──────── Приведённый отрывок ────────

Книга распродавалась очень хорошо. В 1841 году вышло второе издание. К этому второму изданию Лермонтов написал предисловие (в свой последний приезд в Петербург), которое послужило своего рода ответом на критические статьи, появившиеся в журналах. В этом предисловии Лермонтов главным образом отвечал С. П. Шевыреву, который объявил Печорина явлением безнравственным и порочным, не существующим в русской жизни, а принадлежащим «миру мечтательному, производимому в нас ложным отражением Запада».
«Эта книга, — говорит Лермонтов о «Герое», — испытала на себе еще недавно несчастную доверчивость некоторых читателей и даже журналов к буквальному значению слов. Иные ужасно обиделись, и не шутя, что им ставят в пример такого безнравственного человека, как Герой Нашего Времени; другие же очень тонко замечали, что сочинитель нарисовал свой портрет и портреты своих знакомых…»
Что ж, «несчастной доверчивостью» страдали не только читатели лермонтовской поры; мы знаем, что, несмотря на предисловие Лермонтова, где он черным по белому пишет о том, что Герой Нашего Времени — «портрет, составленный из пороков всего нашего поколения», т. е. образ собирательный (и это действительно так, особенно если внимательно следить за эволюцией образов в лермонтовской прозе, начиная от «Вадима»), — несмотря на все эти объяснения и прямое обращение к читательскому здравому смыслу, — автора упорно продолжают отождествлять с его персонажем, а все речения персонажа упорно продолжают приписывать автору как сокровенную его мысль («один из друзей всегда раб другого» и пр.)
«Не думайте, однако, после этого, чтоб автор этой книги имел когда-нибудь гордую мечту сделаться исправителем людских пороков. Боже его избави от такого невежества! Ему просто было весело рисовать современного человека, каким он его понимает…»

──────── Набор записей ────────

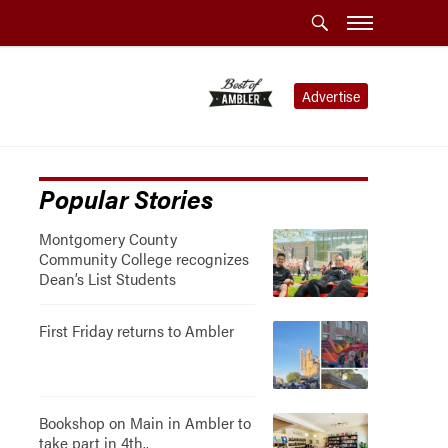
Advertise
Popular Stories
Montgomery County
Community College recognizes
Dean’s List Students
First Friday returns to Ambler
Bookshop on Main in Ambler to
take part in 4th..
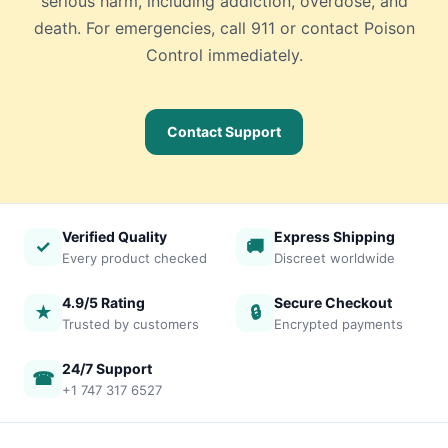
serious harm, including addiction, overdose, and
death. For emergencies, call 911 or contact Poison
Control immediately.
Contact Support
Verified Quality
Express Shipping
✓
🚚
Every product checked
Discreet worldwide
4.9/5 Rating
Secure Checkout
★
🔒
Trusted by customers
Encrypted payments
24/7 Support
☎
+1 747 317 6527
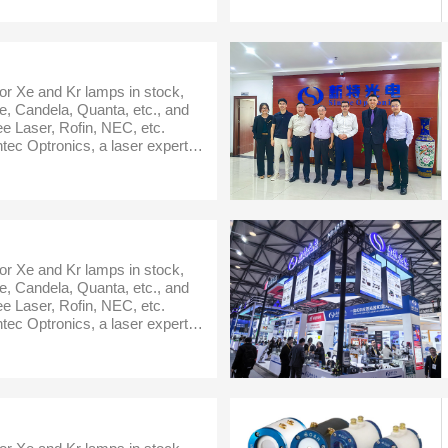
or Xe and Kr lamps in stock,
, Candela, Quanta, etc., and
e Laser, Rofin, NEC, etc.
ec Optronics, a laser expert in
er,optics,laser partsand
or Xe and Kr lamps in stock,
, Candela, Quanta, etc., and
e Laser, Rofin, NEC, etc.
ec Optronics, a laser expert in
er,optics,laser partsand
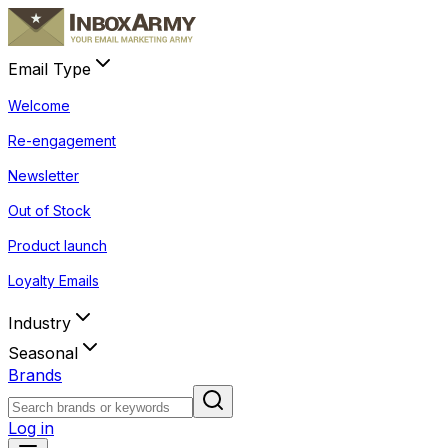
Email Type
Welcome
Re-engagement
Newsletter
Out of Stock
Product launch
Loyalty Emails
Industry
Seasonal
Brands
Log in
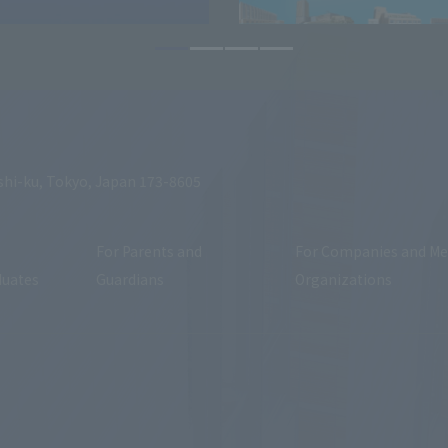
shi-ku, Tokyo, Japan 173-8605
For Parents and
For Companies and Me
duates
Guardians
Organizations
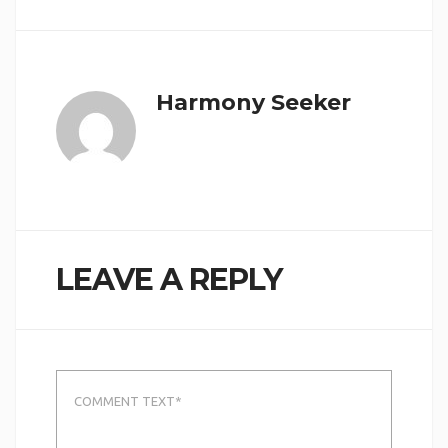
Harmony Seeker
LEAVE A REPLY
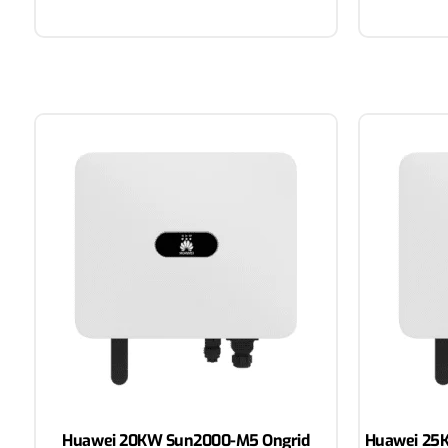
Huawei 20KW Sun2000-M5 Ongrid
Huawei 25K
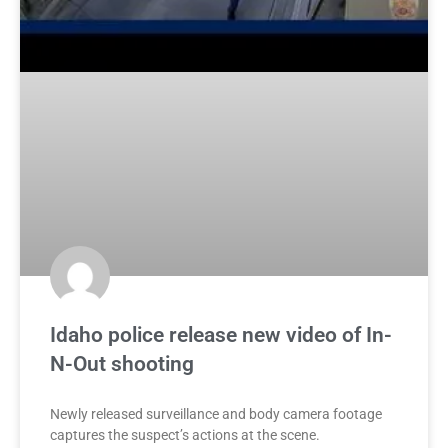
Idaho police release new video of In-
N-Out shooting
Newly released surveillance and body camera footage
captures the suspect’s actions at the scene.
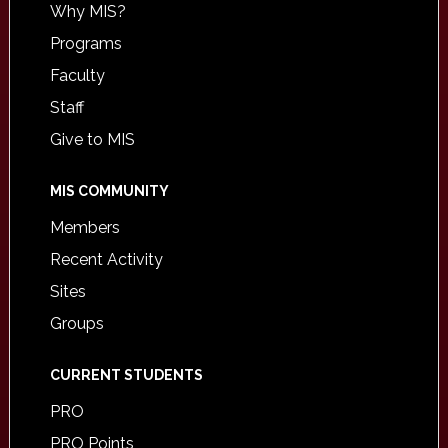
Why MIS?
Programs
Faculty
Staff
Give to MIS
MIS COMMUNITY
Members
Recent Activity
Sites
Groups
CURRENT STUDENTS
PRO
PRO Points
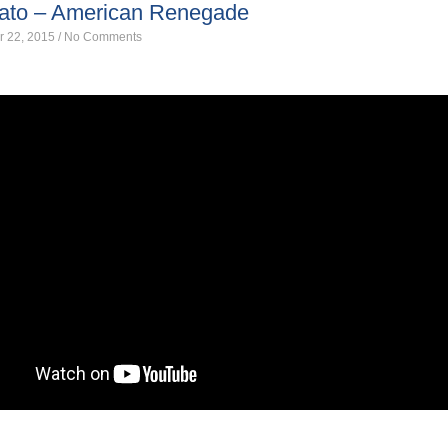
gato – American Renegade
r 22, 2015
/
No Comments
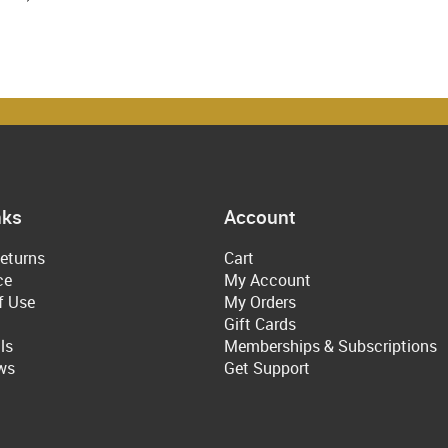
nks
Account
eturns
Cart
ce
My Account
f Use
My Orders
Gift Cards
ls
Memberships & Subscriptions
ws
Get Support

────────

* [Требования к заданиям]
- 1) Перескажите отрывок о предисловии Лермонтова к «Герою нашего времени» в двух предложениях.
- 2) Допишите продолжение отрывка о предисловии Лермонтова к «Герою нашего времени», начав сразу после последнего приведенного предложения.

* [Ответы]
- 1) Книга хорошо распродавалась, и ко второму изданию 1841 года Лермонтов написал предисловие, в котором главным образом отвечал С. П. Шевыреву, объявившему Печорина безнравственным и порочным явлением, не существующим в русской жизни. Лермонтов называет в нем Героя Нашего Времени портретом, составленным из пороков всего поколения, и отрицает, что мечтал стать исправителем людских пороков, однако автора упорно продолжают отождествлять с его персонажем.

- 2)
Он ведь открыто говорит о том, что не видит себя в роли «пастыря народов». Но как же так? Поэт в России больше, чем поэт. Поэтому читающая публика, по странному капризу, слова Печорина принимает на веру, а слова самого Лермонтова пропускает мимо ушей.
И вот уже появляется миф о ницшеанстве. Все, что скажет г-н поручик, будет использовано против него в суде. А поручик возьми да и брякни, что ему было писать «весело». Как это — «весело»? Весело описывать пороки? Весело глядеть на то, как храбрый и одаренный человек скучает и впустую растрачивает свою жизнь? (А как быть с «Печально я гляжу на наше поколенье»?) Ну да, в общем, «все это было бы смешно, когда бы не было так грустно»… Уж не цинизм ли это?
А какой вообще смысл вкладывал Лермонтов в слово «весело»?
Интересно? Любопытно? Достойная творческая задача? Ведь образ Печорина — это настоящая писательская удача, у Лермонтова наконец-то получилось, после десятка попыток описать себя, истинного или воображаемого, создать персонажа абсолютно живого и одновременно с тем не срисованного с себя целиком и полностью.
А он говорит — «весело»…
Пушкин, закончив «Годунова», кричал сам себе: «Ай да Пушкин! Ай да сукин сын!» Что ж, разве ему не было в этот момент весело? Но Лермонтов написал в предисловии совсем «неподходящее» слово. И уехал на Кавказ.